“Employers should make the resources available to their staff that the staff need, and the staff need to take personal responsibility for respecting certain basic new rules for the time being.”

There’s so much we don’t know about the COVID-19 pandemic and finding information about the road ahead can feel overwhelming. For a recent Wharton Business Daily episode, host Dan Loney went right to the source and spoke to Dr. Rosamund Lewis, the head of public health services and COVID-19 emergency response for the World Health Organization. She joined the show to provide a prediction for what’s in store in the coming months.

Interview Highlights

1. In fighting the COVID-19 pandemic, the World Health Organization is facing problems both old and new.

“One hundred years ago, there was also an influenza pandemic. Now this is not influenza, we’re clear on that. But 100 years ago, there was no vaccine available either, so we’re kind of in the same situation where we were then with similar challenges of using classic standard public health measures, social distancing, physical distancing, and hand-washing. Those are the only measures we have right now, while the world races to develop a vaccine and treatments that are specific to this particular virus.”

“WHO deals with hundreds of outbreaks around the world every year, whether it be the Zika virus, or Ebola in the Democratic Republic of the Congo. Every time there’swhat we callan alert, we get a piece of information usually from countries, but sometimes from the media, or other sources that will say, ‘Oh, sounds like there’s a Yellow fever case somewhere.’ We do an immediate process that goes into risk assessments like, ‘Is this a real case?’ ‘Is it adequately reported?’ ‘Has it been tested?’ Is it confirmed in the lab,’ and so on. We have all those processes and they’re used daily for outbreaks all around the world. Now, none of them have been at this magnitude in 100 years, so that part of it is really new (as we learn) about the disease itself and about how it’s going to affect different people, different age groups in different situations.”

2. When considering reopening their businesses, it’s important for employers to make sure their employees are safe, and ensure that employees respect recommendations.

“Employers should make the resources available to their staff that the staff need, and the staff need to take personal responsibility for respecting certain basic new rules for the time being. Those will include what we heard at the beginning of the outbreak, which was non-contact greetings and agreeing not to shake hands. Making sure for the employers that there are hand washing stations available at all strategic locations, (for example) at the entry to the building and at the cafeteria. Each employee needs to continue to respect those measures and make sure that hand-washing, covering their cough, and all these basic measures which started to sound boring after the first few weeks, are the same ones that are now going to come back.
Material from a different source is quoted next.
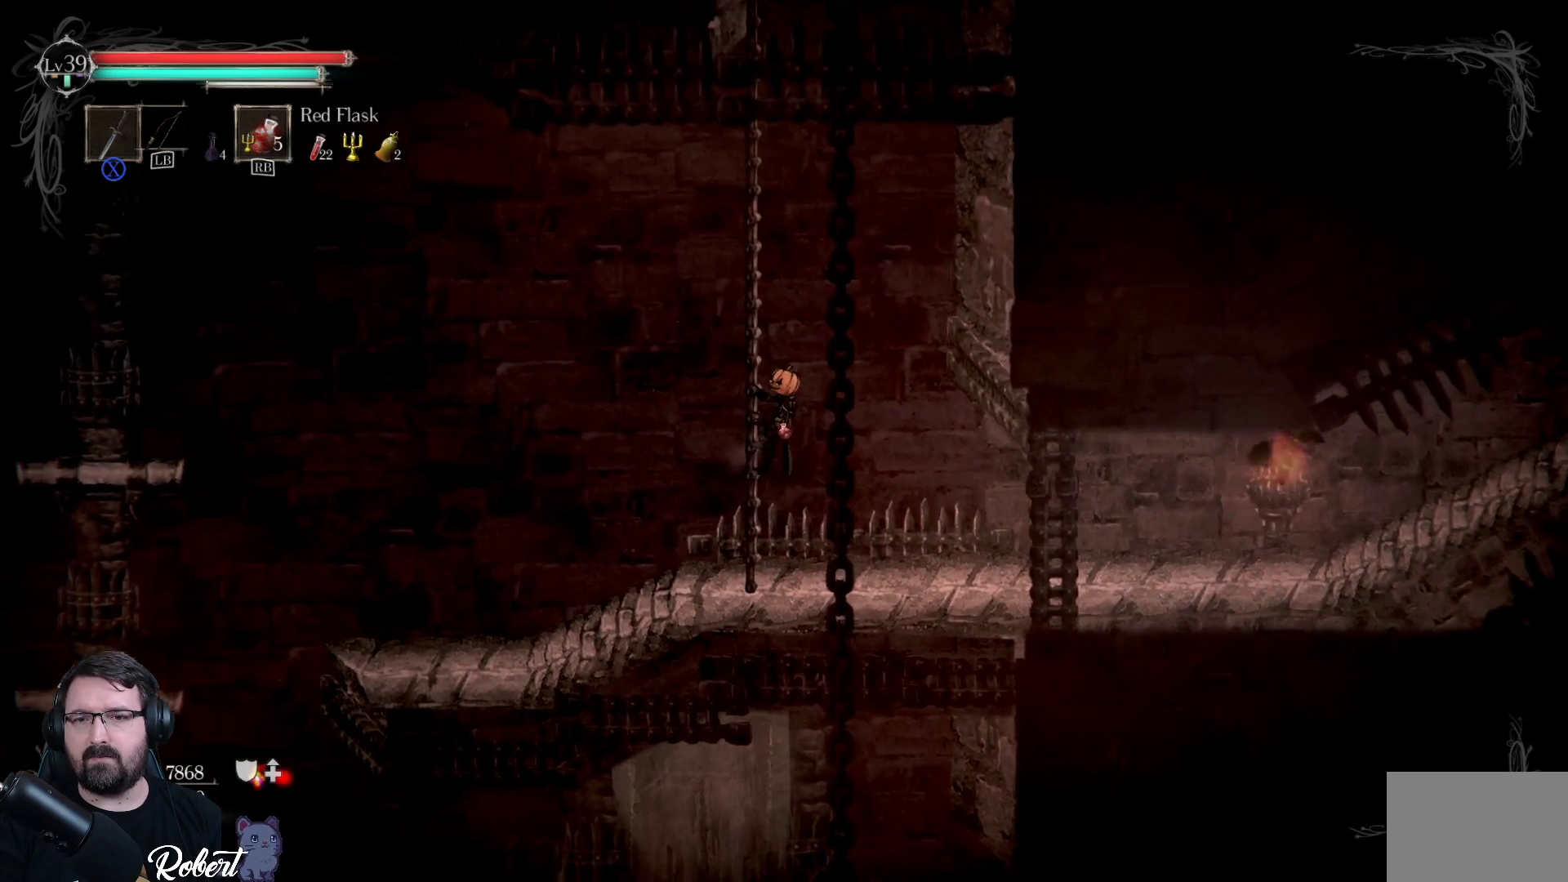
{"buttons": [], "left_stick": "up", "right_stick": "center", "events": [[67, "left_stick", "down"], [233, "left_stick", "up"]]}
3. Companies should prepare for these measures to continue for the foreseeable future.

“It will be a new normal. It’s going to be hard to get used to, but (I’d like to add) just a little bit of science here, by way of information. Most countries that are now doing antibody studies are finding that maybe not more than 5 percent of their populations who have an antibody response  have been exposed at some time in the last few weeks or months, and have developed an antibody response. What that means is that 95 percent of the population is still susceptible. Again, it’s not to create fear but just to say don’t think that this is over. We are going to have to manage this for a while, months to years, I would say.”

4. Without more robust testing, the WHO predicts more smaller outbreaks.
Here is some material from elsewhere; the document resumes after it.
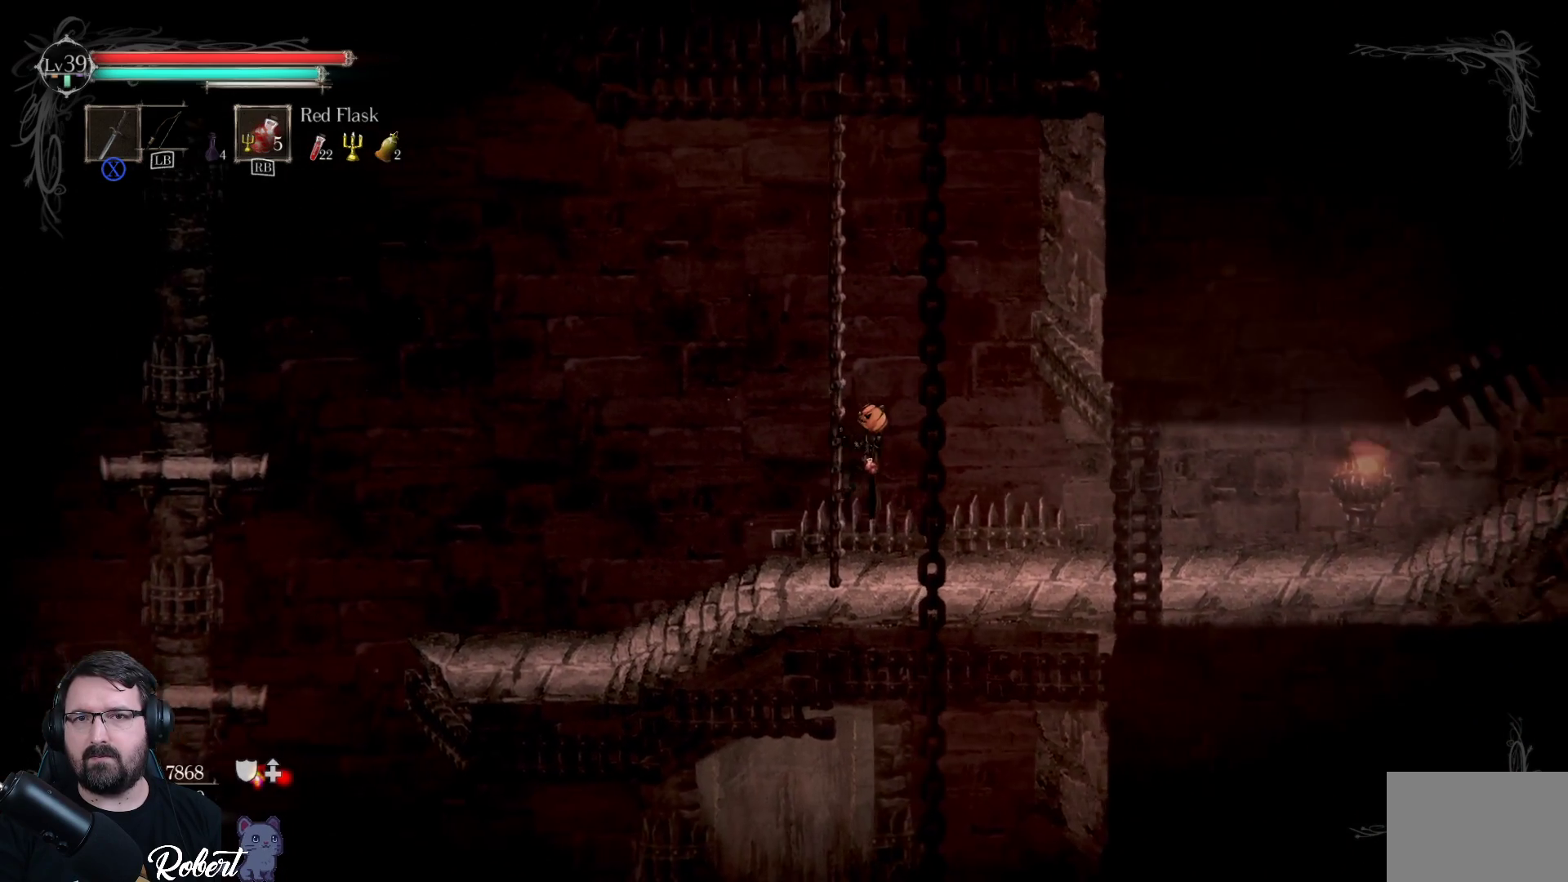
{"buttons": [], "left_stick": "up", "right_stick": "center", "events": []}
“Without systematic testing of people with symptoms of any kind, we won’t know where the virus is. It would come back to testing as a primary measure, and that’s where people would feel that we would want to cooperate, because if I have a slight cough, a tickle in my throat, maybe a low grade fever, then I can’t go to work. I need to stay home, but I can also seek out a test if that’s possible and available, and if it’s positive, even if I’m feeling better after three or four days, I still need to stay home a full two weeks. That’s the hard part. That’s what people who are not sure where their next paycheck is coming from are going to find really difficult. What we’re going to see is we’re going to see outbreaks here and there, due to either a social gathering, or due to the difficulty of trying to stay under isolation if you’ve tested positive, or exposed. Those are going to be the (most) difficult measures.”